A.B. also recalled J.P. making frequent references to “white power” at the worksite. Further, two co-workers, D.S. and B.S., said J.P. bragged about flashing a “white power” salute at A.B. in such a way that A.B. unknowingly repeated it back, not understanding its significance.
Threat to stab co-worker
The investigation also turned up allegations that J.P. had threatened to stab a co-worker, M.A., during a previous strike if M.A. “didn’t vote the way [J.P.] wanted him to vote.” Although M.A. declined to cooperate in the probe, another employee, C.A., testified that J.P. admitted telling M.A. he had a knife and was prepared to use it if M.A. failed to follow J.P.’s instructions on a strike-related ballot.
J.P. denied ever making such a statement, but the arbitrator gave significant weight to C.A.’s testimony and prior corroboration from management, who had looked into the issue at that time.
Victim of ‘witch hunt’
Over the course of a detailed fact-finding process, the employer collected statements from several employees, including direct witnesses. J.P. was interviewed, given chances to provide a written response, and encouraged to name any witnesses who might support him. Despite claiming he was the victim of a “witch hunt,” J.P. did not file a formal complaint himself or supply details to substantiate his claim that others were bullying him for his physical stature.
In the final analysis, the arbitrator found that J.P.’s explanations were “contradictory” and “implausible,” particularly when weighed against the “clear and compelling” evidence from co-workers.

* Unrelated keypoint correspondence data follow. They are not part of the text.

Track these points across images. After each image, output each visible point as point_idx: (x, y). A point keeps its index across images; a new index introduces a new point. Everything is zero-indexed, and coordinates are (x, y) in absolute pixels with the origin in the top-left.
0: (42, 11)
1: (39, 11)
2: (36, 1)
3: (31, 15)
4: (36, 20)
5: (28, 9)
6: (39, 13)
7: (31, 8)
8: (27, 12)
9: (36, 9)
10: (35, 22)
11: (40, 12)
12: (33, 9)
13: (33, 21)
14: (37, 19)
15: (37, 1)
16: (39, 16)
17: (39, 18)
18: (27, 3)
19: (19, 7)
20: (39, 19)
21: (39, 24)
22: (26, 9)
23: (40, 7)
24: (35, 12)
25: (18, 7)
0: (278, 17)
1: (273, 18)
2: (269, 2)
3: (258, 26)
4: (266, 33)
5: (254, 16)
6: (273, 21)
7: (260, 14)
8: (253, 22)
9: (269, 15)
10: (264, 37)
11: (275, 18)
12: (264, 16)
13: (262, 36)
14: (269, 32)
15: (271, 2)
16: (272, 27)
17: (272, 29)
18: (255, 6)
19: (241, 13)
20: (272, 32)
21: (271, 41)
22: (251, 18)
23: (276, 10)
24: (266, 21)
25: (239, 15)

Specific remarks that J.P. acknowledged — such as references to “paki pizza” — were deemed “derogatory.” The decision also emphasized the workplace’s “very diverse” culture, concluding that J.P.’s racist language, along with his repeated acts of aggression, threatened a safe and respectful environment.
Length of investigation and push for reinstatement
Addressing arguments from the union that the employer’s investigation process took too long, the arbitrator concluded that, while it can be “extremely stressful” for a suspended employee awaiting a disciplinary outcome, the roughly one-month delay before the final decision did not invalidate the process. The arbitrator noted the complexity of harassment allegations, the employer’s due diligence in interviewing multiple witnesses, and the need for senior management approval, especially given the seriousness of potential termination.
Turning to the broader issue of remedy, the union had pushed for J.P.’s reinstatement, arguing that termination was excessive even if the allegations were proven. The arbitrator disagreed, citing the cumulative misconduct, J.P.’s lack of remorse, and his breach of the Policy just days after completing annual training. In a key section of the decision, the arbitrator noted that threats—whether intended or not—undermine workplace safety and run counter to occupational health and safety standards in Canadian workplaces.
The arbitrator affirmed that each of the substantiated incidents, viewed collectively, was “heinous and unacceptable,” concluding: “Termination is the only appropriate measure.” J.P.’s further claims of widespread “shop talk” and jealousy did not sway the outcome. The arbitrator dismissed all three grievances, including one that alleged an unreasonable delay, and upheld the employer’s decision to terminate J.P.’s employment for cause.